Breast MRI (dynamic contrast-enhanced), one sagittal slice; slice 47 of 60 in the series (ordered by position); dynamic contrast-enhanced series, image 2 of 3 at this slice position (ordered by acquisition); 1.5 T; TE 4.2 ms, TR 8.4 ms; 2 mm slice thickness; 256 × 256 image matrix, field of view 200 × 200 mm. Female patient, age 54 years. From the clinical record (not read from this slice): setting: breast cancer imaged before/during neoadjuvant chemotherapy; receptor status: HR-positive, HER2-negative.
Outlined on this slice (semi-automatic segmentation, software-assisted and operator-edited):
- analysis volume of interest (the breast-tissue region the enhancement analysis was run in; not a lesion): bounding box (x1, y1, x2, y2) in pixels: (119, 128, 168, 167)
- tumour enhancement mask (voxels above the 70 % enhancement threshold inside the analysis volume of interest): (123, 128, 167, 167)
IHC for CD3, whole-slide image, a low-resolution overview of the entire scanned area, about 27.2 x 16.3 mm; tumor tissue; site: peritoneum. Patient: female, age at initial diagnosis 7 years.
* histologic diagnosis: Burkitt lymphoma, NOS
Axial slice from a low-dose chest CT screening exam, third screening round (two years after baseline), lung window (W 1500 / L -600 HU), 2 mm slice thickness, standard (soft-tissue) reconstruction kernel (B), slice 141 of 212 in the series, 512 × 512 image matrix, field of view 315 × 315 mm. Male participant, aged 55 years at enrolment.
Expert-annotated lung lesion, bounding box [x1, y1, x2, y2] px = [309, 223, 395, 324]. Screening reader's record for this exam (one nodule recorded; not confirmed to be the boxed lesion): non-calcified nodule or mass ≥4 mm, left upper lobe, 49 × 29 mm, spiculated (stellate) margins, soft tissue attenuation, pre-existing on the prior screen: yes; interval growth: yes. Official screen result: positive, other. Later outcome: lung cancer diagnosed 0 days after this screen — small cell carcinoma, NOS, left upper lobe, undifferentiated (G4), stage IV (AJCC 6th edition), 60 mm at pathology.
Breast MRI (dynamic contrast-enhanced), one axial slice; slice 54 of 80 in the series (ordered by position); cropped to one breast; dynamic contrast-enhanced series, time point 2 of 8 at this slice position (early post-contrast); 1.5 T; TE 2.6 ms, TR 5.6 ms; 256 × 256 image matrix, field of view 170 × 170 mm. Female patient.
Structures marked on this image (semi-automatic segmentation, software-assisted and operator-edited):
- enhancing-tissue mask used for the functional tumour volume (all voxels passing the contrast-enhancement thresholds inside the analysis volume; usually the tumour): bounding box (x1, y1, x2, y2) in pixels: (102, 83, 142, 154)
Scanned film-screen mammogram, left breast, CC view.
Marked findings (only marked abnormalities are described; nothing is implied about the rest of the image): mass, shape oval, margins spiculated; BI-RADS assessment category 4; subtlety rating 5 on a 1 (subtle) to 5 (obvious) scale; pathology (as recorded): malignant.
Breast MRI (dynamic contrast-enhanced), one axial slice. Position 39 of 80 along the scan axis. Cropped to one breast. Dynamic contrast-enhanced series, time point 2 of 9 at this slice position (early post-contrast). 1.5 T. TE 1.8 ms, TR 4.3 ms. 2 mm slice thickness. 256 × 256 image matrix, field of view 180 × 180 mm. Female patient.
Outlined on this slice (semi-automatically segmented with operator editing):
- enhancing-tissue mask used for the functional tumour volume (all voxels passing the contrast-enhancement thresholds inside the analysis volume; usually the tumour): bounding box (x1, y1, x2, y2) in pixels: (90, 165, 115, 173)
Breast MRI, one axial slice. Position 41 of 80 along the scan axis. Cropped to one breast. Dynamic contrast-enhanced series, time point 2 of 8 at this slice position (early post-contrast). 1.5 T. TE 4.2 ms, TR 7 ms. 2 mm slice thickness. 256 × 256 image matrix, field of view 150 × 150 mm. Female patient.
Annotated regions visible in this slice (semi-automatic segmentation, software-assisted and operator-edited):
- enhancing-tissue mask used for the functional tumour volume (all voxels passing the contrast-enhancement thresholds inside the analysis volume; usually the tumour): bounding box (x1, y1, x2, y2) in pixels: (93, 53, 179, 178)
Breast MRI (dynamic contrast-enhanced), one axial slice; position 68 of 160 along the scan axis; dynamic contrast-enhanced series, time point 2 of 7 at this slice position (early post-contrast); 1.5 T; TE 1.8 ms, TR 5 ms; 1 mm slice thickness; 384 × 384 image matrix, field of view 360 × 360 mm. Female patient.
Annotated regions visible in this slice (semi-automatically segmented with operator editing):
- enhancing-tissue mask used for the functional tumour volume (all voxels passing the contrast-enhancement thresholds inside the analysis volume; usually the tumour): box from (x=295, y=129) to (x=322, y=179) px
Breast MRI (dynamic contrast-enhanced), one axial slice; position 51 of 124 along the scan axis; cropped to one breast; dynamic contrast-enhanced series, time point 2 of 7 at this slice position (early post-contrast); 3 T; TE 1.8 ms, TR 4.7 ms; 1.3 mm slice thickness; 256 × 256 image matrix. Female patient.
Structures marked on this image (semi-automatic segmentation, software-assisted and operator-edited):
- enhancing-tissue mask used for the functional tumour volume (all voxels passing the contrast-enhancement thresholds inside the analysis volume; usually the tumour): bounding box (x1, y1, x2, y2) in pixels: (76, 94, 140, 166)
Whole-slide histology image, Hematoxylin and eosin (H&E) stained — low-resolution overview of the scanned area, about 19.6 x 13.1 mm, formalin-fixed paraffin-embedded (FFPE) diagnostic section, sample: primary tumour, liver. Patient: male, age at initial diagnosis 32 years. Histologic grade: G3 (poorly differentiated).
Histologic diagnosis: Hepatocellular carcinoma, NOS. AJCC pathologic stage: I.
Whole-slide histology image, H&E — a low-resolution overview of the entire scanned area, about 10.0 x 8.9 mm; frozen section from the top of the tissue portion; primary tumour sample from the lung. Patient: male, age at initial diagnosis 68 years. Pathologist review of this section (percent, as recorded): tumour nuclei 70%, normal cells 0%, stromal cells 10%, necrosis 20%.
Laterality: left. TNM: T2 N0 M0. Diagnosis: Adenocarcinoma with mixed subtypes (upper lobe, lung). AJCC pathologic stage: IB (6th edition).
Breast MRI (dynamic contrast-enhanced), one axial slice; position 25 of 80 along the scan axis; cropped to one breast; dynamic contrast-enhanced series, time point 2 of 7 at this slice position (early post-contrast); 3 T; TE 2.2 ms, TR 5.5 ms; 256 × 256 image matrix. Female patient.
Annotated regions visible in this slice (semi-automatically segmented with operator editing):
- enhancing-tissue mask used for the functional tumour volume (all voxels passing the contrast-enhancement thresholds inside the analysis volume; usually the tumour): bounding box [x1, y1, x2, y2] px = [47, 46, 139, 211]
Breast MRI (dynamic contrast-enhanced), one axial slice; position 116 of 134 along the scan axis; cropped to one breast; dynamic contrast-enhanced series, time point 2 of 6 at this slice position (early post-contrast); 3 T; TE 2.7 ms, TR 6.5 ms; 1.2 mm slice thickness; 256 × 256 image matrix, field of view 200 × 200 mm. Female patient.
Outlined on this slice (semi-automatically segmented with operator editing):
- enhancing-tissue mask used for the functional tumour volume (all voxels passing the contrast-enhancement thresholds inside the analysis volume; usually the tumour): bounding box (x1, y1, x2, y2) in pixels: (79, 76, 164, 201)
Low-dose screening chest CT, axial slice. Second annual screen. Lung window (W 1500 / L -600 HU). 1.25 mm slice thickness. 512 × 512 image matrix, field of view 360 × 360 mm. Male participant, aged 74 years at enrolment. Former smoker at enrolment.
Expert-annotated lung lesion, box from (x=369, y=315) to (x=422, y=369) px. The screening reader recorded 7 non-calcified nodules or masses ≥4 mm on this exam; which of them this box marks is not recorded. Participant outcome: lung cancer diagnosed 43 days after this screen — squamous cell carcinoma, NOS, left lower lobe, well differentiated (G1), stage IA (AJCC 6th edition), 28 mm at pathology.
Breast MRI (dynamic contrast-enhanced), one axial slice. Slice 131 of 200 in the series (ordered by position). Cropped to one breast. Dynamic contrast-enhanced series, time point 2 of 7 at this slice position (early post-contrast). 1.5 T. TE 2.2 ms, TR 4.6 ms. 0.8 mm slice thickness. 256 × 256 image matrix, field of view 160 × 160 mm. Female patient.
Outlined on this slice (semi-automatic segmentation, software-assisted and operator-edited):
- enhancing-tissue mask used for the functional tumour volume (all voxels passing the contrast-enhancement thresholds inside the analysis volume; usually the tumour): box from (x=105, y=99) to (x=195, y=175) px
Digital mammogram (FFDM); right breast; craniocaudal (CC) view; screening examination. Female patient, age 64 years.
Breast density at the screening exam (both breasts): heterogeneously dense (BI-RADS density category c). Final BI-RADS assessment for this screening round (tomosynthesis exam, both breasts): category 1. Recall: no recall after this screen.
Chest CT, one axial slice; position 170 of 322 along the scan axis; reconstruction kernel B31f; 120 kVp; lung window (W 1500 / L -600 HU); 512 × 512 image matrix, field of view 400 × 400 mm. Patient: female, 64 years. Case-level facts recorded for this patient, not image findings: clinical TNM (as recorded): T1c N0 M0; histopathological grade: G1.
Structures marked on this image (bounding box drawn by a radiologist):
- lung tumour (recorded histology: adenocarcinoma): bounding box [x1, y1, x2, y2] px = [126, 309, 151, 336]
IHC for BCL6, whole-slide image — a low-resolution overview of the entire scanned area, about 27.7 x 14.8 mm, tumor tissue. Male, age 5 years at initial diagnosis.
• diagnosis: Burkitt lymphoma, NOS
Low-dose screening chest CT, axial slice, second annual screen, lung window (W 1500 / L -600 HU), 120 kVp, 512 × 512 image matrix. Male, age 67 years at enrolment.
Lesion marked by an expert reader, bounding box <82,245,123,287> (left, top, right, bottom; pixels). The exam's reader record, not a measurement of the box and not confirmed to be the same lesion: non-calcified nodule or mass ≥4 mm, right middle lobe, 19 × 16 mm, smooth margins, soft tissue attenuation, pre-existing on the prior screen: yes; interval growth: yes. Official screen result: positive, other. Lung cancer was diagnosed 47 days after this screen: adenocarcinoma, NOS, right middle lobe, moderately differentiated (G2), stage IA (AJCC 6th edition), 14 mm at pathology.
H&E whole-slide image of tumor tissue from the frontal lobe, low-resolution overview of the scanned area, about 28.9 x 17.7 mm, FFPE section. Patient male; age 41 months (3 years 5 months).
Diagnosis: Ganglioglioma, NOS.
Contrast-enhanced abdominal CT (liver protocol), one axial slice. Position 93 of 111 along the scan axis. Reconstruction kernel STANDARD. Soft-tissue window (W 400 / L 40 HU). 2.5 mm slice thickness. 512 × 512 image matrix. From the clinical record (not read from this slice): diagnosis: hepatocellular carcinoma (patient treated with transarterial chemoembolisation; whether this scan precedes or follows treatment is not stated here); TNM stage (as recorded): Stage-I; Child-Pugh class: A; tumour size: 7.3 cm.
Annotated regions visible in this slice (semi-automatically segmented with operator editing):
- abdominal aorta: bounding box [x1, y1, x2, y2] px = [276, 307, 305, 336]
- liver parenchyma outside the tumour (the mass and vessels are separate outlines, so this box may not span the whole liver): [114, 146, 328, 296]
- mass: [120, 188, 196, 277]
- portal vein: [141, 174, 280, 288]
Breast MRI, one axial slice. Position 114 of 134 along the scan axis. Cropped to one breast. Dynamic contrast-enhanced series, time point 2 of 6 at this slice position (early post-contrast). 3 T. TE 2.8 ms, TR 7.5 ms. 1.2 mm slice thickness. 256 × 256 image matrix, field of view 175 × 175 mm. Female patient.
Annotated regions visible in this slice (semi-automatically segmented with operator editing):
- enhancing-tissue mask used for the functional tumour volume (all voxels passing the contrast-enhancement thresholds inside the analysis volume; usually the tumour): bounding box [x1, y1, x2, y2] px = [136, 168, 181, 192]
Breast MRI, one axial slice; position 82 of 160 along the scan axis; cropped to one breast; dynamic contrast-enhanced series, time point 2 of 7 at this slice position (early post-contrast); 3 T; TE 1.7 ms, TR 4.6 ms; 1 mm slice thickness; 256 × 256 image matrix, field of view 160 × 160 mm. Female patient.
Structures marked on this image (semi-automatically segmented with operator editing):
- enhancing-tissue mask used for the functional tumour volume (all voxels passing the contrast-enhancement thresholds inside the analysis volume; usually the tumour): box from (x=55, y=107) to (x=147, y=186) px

======

• [ASSIGNMENT]:
An exact copy of the data is needed, running from its first line through the line that holds "histologic diagnosis: Burkitt lymphoma, NOS", and nothing beyond that.

• [ANSWER TO THE PROBLEM]:
Breast MRI (dynamic contrast-enhanced), one sagittal slice; slice 47 of 60 in the series (ordered by position); dynamic contrast-enhanced series, image 2 of 3 at this slice position (ordered by acquisition); 1.5 T; TE 4.2 ms, TR 8.4 ms; 2 mm slice thickness; 256 × 256 image matrix, field of view 200 × 200 mm. Female patient, age 54 years. From the clinical record (not read from this slice): setting: breast cancer imaged before/during neoadjuvant chemotherapy; receptor status: HR-positive, HER2-negative.
Outlined on this slice (semi-automatic segmentation, software-assisted and operator-edited):
- analysis volume of interest (the breast-tissue region the enhancement analysis was run in; not a lesion): bounding box (x1, y1, x2, y2) in pixels: (119, 128, 168, 167)
- tumour enhancement mask (voxels above the 70 % enhancement threshold inside the analysis volume of interest): (123, 128, 167, 167)
IHC for CD3, whole-slide image, a low-resolution overview of the entire scanned area, about 27.2 x 16.3 mm; tumor tissue; site: peritoneum. Patient: female, age at initial diagnosis 7 years.
* histologic diagnosis: Burkitt lymphoma, NOS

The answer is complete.